Une ambition sociale

Le collectif a abouti à un consensus sur le sens donné au projet. Les membres veulent partager une éducation du bien manger autour de produits responsables. Ils doivent l’être par leur production : en pleine terre, de saison, sans produits phytosanitaires, et aussi pour leur consommation : un transport court, peu d’emballage ; le vrac et la consigne seront privilégiés. L’objectif est de permettre à tous d’accéder à une alimentation saine, de grande qualité nutritive et durable. Il y a aussi une ambition sociale : renforcer la cohésion du quartier et faire du magasin un lieu de sociabilité et d’apprentissage. Ce sera un espace convivial proposant des prix justes pour le consommateur afin d’assurer la mixité sociale et de rémunérer convenablement les producteurs. Un espace appelé « atelier » accueillera des cours de cuisine, des leçons pour faire soi-même sa lessive et ses produits de bain, et aussi des cours théoriques sur l’agronomie, l’économie circulaire. Chacun sera incité à offrir de son temps, partager son savoir ou fabriquer quelque chose pour les autres par le système de la future coopérative. En effet, en plus de l’achat d’une ou plusieurs parts, le coopérateur devra travailler trois heures par mois. Ce qui représente une force de travail très importante si les cinq cents personnes souhaitant participer à l’aventure tiennent leur engagement. Si la participation se limite à la mise en rayons, il n’y aura pas de travail pour tout le monde, et ceci d’autant plus que le nombre de personnes intéressées augmente régulièrement*. Les autres activités absorberont donc le surplus d’heures.

Rémi Velez

*Les lecteurs de La Page souhaitant devenir coopérateurs peuvent écrire au collectif à partir du site internet https://coop14.fr/.

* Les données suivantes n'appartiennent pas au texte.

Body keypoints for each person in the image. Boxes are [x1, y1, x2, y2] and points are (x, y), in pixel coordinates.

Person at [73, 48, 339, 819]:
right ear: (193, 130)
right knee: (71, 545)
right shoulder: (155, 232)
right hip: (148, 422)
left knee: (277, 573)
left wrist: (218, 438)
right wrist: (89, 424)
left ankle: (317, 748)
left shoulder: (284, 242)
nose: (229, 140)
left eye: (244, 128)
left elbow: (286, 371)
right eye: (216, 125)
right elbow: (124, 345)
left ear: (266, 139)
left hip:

Les sociétés coopératives d’intérêt collectif (SCIC) sont des sociétés capitalistes, au sens où elles ont des actionnaires qui mettent la main à la poche et se partagent les bénéfices finaux (après impôts, investissements, etc.). Ce sont aussi des sociétés inclusives car elles doivent dans leur organisation associer les salariés, les acteurs bénéficiaires (clients, usagers, fournisseurs) et les contributeurs (bénévoles, collectivités publiques, entreprises, associations). Enfin, ce sont des sociétés démocratiques car chaque sociétaire dispose d’une seule voix à l’assemblée générale, indépendamment de ses parts dans le capital.